Tutorial - abstractfactory/openmetadata GitHub Wiki

Let's get started with Open Metadata!

Open Metadata is a library for associating metadata with directories on your file-system. The association is made by storing hidden files inside of the folder you associate with; also known as sidecar-files.

A command-line tour

Once installed, we can do this:

$ cd marcus
$ openmetadata write height --value=1.87

Here, marcus has been associated with height. We can also store nested entries.

$ openmetadata write address/street --value="Blackwall Way"

Then we can read it back in:

$ openmetadata read height
1.87
$ openmetadata read address
['street']
$ openmetadata read address/street
Blackwall Way

Alternatively, you can use the short hand om

$ om read height
1.87

Python can do better

Cool, we've established some information about this particular user using the command-line interface, or CLI. The CLI is running a Python library in the background and is really good for learning and debugging; but if we want to make full use of Open Metadata we should probably get a glimpse into the library ourselves.

Here is what the equivalent Python code to the above might look like:

>>> import os
>>> import openmetadata
>>> cwd = os.getcwd()
>>> openmetadata.write(cwd, 'height', value=1.87)
>>> openmetadata.write(cwd, 'address/street', value="Blackwall Way)

write() then has the equivalent read() with which to read metadata from disk.

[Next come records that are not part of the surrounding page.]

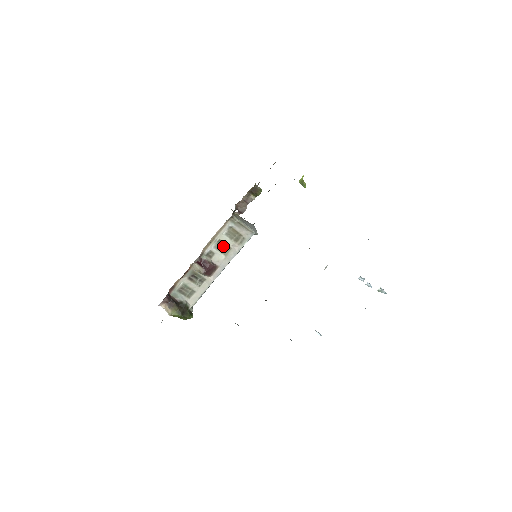
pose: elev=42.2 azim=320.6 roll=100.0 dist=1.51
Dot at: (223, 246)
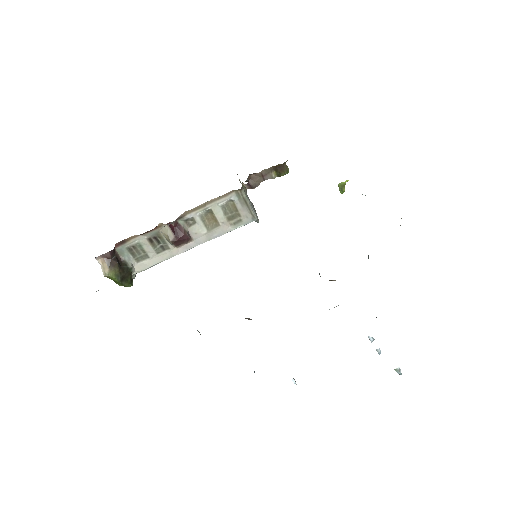
Dot at: (211, 218)
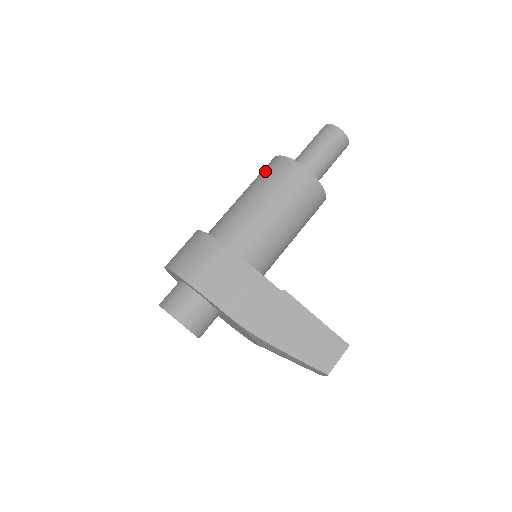
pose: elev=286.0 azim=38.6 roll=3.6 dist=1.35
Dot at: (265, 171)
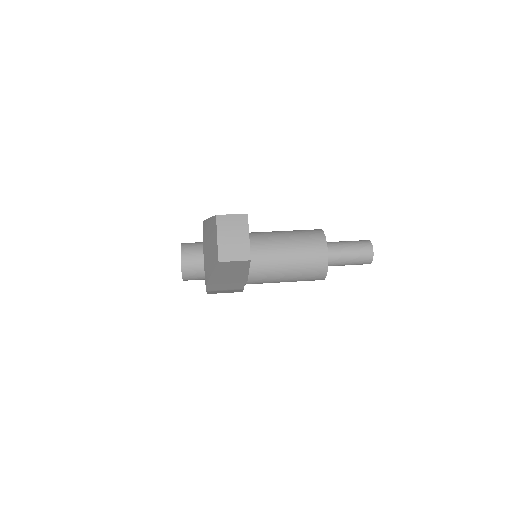
Dot at: occluded
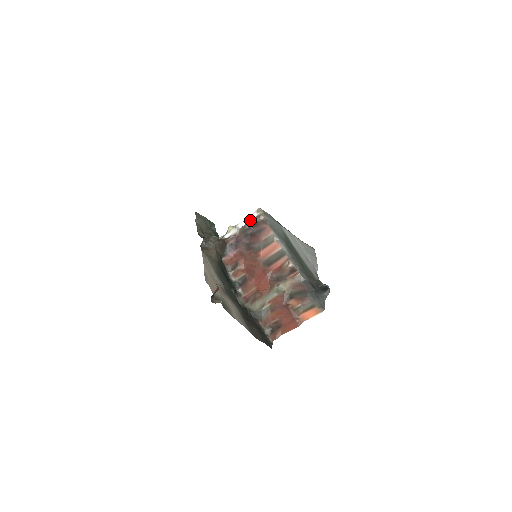
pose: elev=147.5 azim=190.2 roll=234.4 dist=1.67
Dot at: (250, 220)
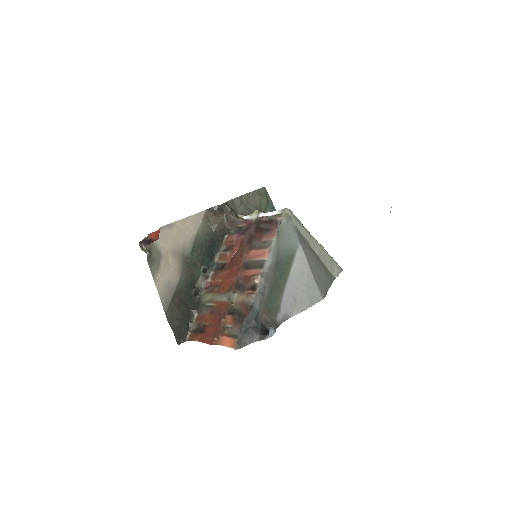
Dot at: (271, 215)
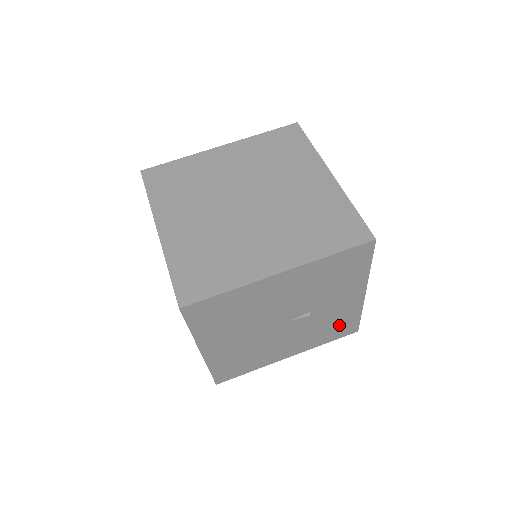
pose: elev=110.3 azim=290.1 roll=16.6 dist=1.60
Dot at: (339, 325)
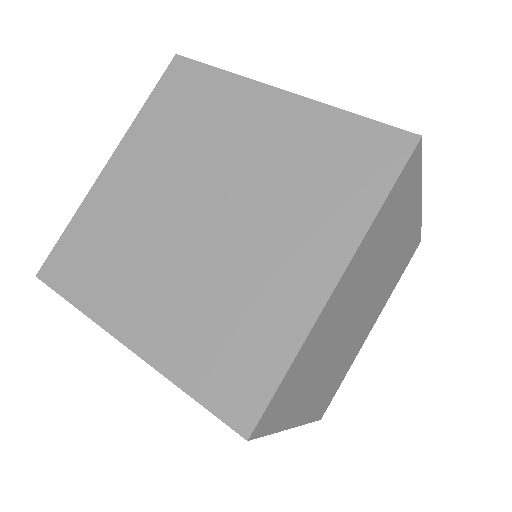
Dot at: occluded
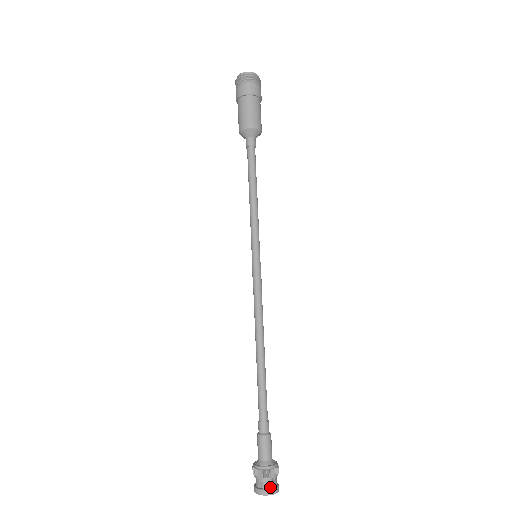
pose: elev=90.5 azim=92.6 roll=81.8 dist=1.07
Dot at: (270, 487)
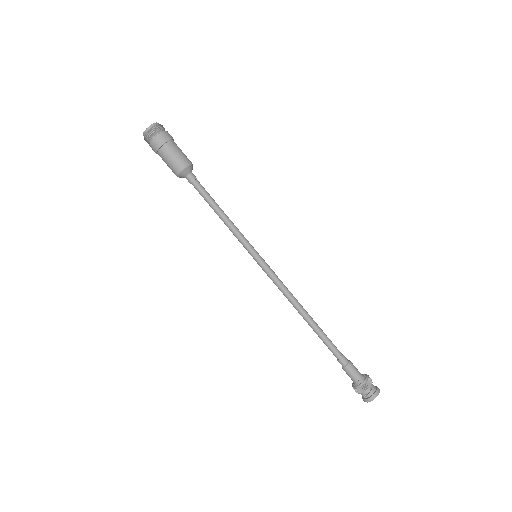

>>> openmetadata.read(cwd, 'height')
1.87

Going lower-level

Great! Let's keep digging. The function write() you see here is a convenience method wrapping around some lower-level objects called Location and Entry. Location represents any plain absolute path to a folder on disk. We use it rather than a typical string because it can also store parent/child relationships, and all metadata must have a parent.

Entry on the other hand represents the actual metadata and as you might have guessed, every Entry must have a location. Here is what the equivalent code would look like with these object as opposed to read() and write()

>>> import os
>>> import openmetadata
>>> cwd = os.getcwd()
>>> location = openmetadata.Location(cwd)
>>> height = openmetadata.Entry('height', value=1.87, parent=location)

A delayed flush

At this point, we've selected a directory on disk - the current working directory - and we've associated some metadata to it. However, no data has yet been written. This is so that we can continue adding entries to this location and delay physically writing anything for as long as possible.

>>> width = openmetadata.Entry('width', value=10, parent=location)
>>> depth = openmetadata.Entry('depth', value=15, parent=location)

Once we're happy with our associations, we "flush"

>>> openmetadata.flush(location)

To flush means to physically commit our metadata to disk. In this case, we flush our Location object which has just been associated with the three entries - width, height and depth. flush will write the immediate children of location as well as any grand-children.

>>> address = openmetadata.Entry('address', parent=location)
>>> street = openmetadata.Entry('street', value="Blackwall Way", parent=address)

Note here, that instead of parenting this last entry to our location we parent it to our address object instead, which is another Entry. This is how we can create nested entries and form a hierarchy of metadata.

>>> print location.ls()
marcus
    width
    height
    depth
    address
        street

Once we're done associating, we mustn't forget to flush.

$ openmetadata.flush(address)

Since we've already flushed our location, double flushing would mean to re-commit our metadata which is might not be optimal. Instead, we flush our address object directly, and in so doing only physically write the newly created associations.